[Assignment]
Without changing a single word, write out every entry.

##### Supplied records

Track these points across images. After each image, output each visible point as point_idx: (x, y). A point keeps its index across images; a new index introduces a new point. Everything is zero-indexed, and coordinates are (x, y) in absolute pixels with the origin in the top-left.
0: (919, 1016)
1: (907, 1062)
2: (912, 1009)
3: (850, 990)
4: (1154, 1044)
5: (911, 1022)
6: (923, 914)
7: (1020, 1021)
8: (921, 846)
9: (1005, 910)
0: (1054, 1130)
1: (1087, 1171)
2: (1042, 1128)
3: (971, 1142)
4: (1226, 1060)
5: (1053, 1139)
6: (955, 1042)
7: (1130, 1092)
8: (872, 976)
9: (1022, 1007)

##########

[Your response]
Track these points across images. After each image, output each visible point as point_idx: (x, y). A point keeps its index across images; a new index introduces a new point. Everything is zero-indexed, and coordinates are (x, y) in absolute pixels with the origin in the top-left.
0: (919, 1016)
1: (907, 1062)
2: (912, 1009)
3: (850, 990)
4: (1154, 1044)
5: (911, 1022)
6: (923, 914)
7: (1020, 1021)
8: (921, 846)
9: (1005, 910)
0: (1054, 1130)
1: (1087, 1171)
2: (1042, 1128)
3: (971, 1142)
4: (1226, 1060)
5: (1053, 1139)
6: (955, 1042)
7: (1130, 1092)
8: (872, 976)
9: (1022, 1007)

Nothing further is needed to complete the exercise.